Reynolds, como la versión adulta de Adam que viaja en el tiempo para ayudar a su versión niño, ejerce como el hermano mayor de este. Incluso la relación con Mark Ruffalo, el padre de Adam, tiene ese toque conflicto que en ocasiones marca algunas relaciones entre el mayor de los hermanos y papá. La construcción de la trama funciona de manera sencilla, incluso con las breves apariciones de Jennifer Garner (mamá de Adam) y de Zoe Saldaña (esposa de Adam), sin dejar de ser lo que aspira a ser: un relato para todo público, con algo de espectacularidad y un punto de emotividad. 

El proyecto Adam
y sus referencias a Steven Spielberg

Las influencias de la película se perciben en distintos registros, desde el guion hasta las decisiones estéticas.
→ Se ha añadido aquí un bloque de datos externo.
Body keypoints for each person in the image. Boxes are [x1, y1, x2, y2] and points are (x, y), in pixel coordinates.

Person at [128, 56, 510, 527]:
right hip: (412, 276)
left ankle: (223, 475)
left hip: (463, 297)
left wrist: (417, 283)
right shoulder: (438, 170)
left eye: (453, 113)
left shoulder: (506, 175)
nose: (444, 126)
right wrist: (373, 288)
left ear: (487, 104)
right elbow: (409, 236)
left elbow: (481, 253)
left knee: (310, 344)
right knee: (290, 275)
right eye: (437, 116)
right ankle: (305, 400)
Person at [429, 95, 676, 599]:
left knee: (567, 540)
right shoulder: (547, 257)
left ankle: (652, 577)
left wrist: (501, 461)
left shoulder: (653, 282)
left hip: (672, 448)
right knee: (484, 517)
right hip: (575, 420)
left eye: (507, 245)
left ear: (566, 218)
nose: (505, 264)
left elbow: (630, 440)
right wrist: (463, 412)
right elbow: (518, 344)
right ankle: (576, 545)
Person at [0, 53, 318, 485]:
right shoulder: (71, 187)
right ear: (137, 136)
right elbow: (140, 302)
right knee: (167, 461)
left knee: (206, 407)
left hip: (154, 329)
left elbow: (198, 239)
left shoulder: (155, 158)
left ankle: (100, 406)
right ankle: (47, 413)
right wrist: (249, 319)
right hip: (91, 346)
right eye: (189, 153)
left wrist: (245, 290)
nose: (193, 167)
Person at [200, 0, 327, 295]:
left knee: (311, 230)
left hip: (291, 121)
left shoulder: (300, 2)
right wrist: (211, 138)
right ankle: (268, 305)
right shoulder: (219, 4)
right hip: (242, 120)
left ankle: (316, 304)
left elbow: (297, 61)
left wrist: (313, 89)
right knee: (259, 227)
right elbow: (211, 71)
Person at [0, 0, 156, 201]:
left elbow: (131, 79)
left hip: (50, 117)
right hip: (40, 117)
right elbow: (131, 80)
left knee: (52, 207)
Durante su primer acto, El proyecto Adam hace constantes guiños a ET. Sucede a través de la paleta de colores, la fotografía y la recreación de escenas que evocan algunos momentos de aquella histórica producción, clave en la ciencia ficción contemporánea. 

Esta película de Netflix es un diálogo sostenido entre el pasado y las ideas que el mundo tiene sobre sí mismo: viaje en el tiempo, la posibilidad de un futuro mejor, la nostalgia por lo perdido, la intención de resolver aquello que quedó pendiente, inteligencia mediante. La dinámica que construyen Ryan Reynolds y Braxton Bjerken, el Adam del presente, también recuerda a una película que ya tiene 22 años: Mi encuentro conmigo (Jon Turteltaub, 2000), protagonizada por Bruce Willis

Dentro de estas referencias, y otras que se pueden intuir a través de El proyecto Adam, la más evidente es Star Wars. Desde la recreación de un sable de luz hasta distintas escenas de combates. Esa combinación de producciones confluyen de buena manera. Sin llegar a ese un film memorable, puede acompañar cualquier momento del día a través de sus buenas actuaciones (notable cómo Braxton Bjerken puede sostener el registro de Reynolds) y un desarrollo divertido.